The truth about post-brexit trade deals - FT Bearbull19 Jun 2021 15:55
What therefore is so attractive for the UK about joining a trade pact built around 11 far-away countries – the average distance of each one’s major city from London is just over 7,000 miles? What indeed. As Table 1 shows, it is not as if the TPP offers free-ish trade with particularly fast-growing economies. Sure, a weighted-average GDP growth rate of 1.8 per cent a year for the period 2011-19 is faster than the EU’s 1.4 per cent. But it is nothing to get excited about, coming in behind the US’s 2.2 per cent and even the UK’s 1.9 per cent. Given that the TPP is dominated by Japan, which accounts for half its $12.5tn output, pedestrian growth is almost inevitable. Japan’s growth has averaged 1.0 per cent, as sclerotic a pace as might be expected from a country where the median age is 49 – the world’s oldest bar Monaco – and almost 30 per cent of the population is over 65.
Yet Japan is already an important customer with whom the UK has a post-Brexit trade deal in place anyway (a cut-and-paste job from the EU’s deal with Japan) so membership of the TPP will bring little extra. Much the same might be said of the UK’s trading relationship with Australia, another TPP member, with whom the UK formalised a deal this week to predictable acclaim. None of these are reasons for the UK to forgo membership of the TPP. They just underscore the point that when all is signed off, the improvement in the UK’s export income will be marginal.
This comment will apply to almost all deals the UK government may make in the coming years, with the possible exception of the US. The two-way trade between the UK and the US is so big – £370bn in aggregate in 2019 – that a free-trade deal could make a difference. Yet, ironically, the US is the one country with whom the UK may not want a deal. Partly that’s because US trade negotiators have the reputation of taking no prisoners (you can do that when you represent the world’s biggest economy). Chiefly it is because, from the UK’s viewpoint, the trading relationship is fine as it is. The UK consistently runs its biggest trade surplus with the US. At £39bn in 2019, nowhere else comes close; trade with an aggregate of ‘residual Gulf Arabian countries’ takes second spot with a £12bn surplus.
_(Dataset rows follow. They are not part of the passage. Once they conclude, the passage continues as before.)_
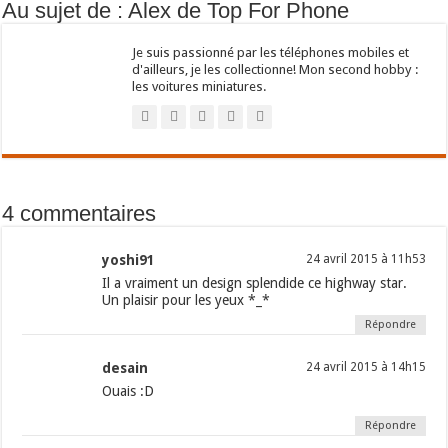
Au sujet de : Alex de Top For Phone
Je suis passionné par les téléphones mobiles et
d'ailleurs, je les collectionne! Mon second hobby :
les voitures miniatures.
4 commentaires
yoshi91
24 avril 2015 à 11h53
Il a vraiment un design splendide ce highway star.
Un plaisir pour les yeux *_*
Répondre
desain
24 avril 2015 à 14h15
Ouais :D
Répondre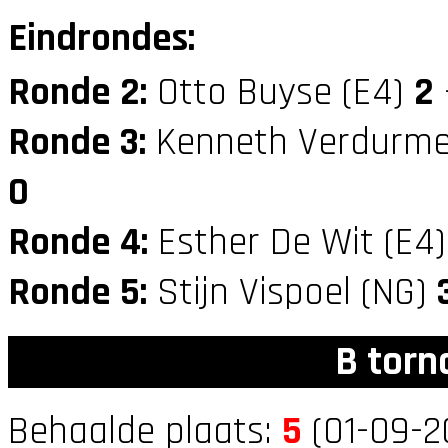
Eindrondes:
Ronde 2:
Otto Buyse (E4)
2
Ronde 3:
Kenneth Verdurme
0
Ronde 4:
Esther De Wit (E4
Ronde 5:
Stijn Vispoel (NG)
B torn
Behaalde plaats:
5
(01-09-2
Besides, as Table 2 shows and as everyone knows, the function of all trade deals the government can cobble together is to compensate for the present and future loss of trade from the UK’s closest and most important market, the EU. Of the UK’s top 15 overseas customers, as shown in the table, seven are EU countries, which together handed over £297bn of revenue in 2019. In all, EU states accounted for 41 per cent of the UK’s 2019 current-account income. Sure, that is well down on the peak ratio of 52 per cent hit in 2001, which may well indicate the direction of travel of the EU’s buying power. Even so, why hasten the decline?